Inflation, as measured by the Fed’s preferred gauge, has remained well above the central bank’s 2% target, at about 3%, and “some big ‌chunk ​of that, between a half and three-quarters is actually tariffs, ⁠so we’re looking for progress ⁠on that,” Powell said.

The Fed’s expectation is that the tariffs would cause a one-time jump in prices, but not a year-after-year increase, and the effect should fade over time, said Powell, who added that there was a lack of clarity over future tariff rates.

U.S. ​tariff rates came down somewhat after the U.S. Supreme Court struck down Trump’s broad global duties under an emergency law, but the Trump administration plans to replace those duties ⁠with other tariffs, including on goods from 16 major ⁠trading partners under an unfair trade practices law.

And given that it took ​two years for the post-COVID-19 inflation flare-up to cool, Powell said, “I think we have to be ​humble about knowing how long it will take for tariffs to go ‌all the way through the economy.”

ENERGY PRICE SPIKE

Asked how high oil prices would have to rise from their current level above $100 per barrel before the Fed would consider hiking interest rates to head off further inflation, Powell declined to answer, saying only: “We’re prepared to do what needs to ⁠be done.”

But he said the Fed was watching how the higher prices of diesel, jet fuel and other petroleum-based inputs filter into headline inflation and “leak into core” inflation.

“We just don’t know how ⁠big this will be and ‌how long it lasts,” Powell said of the Iran war-driven price ⁠hike. “It may or may not be something that really makes a ​big imprint ‌on the U.S. economy.
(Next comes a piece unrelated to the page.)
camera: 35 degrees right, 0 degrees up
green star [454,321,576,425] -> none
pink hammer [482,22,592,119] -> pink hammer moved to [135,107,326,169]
We’re just going to have to ​wait and see.”

And ⁠whether the Fed looks through the energy price impact on inflation, Powell said, depends partly on whether there is progress in reducing core inflation as tariff impacts fade, a goal that has so far remained elusive.

“The question of whether we look through the energy inflation doesn’t really arise until we have kind of checked that box,” he added.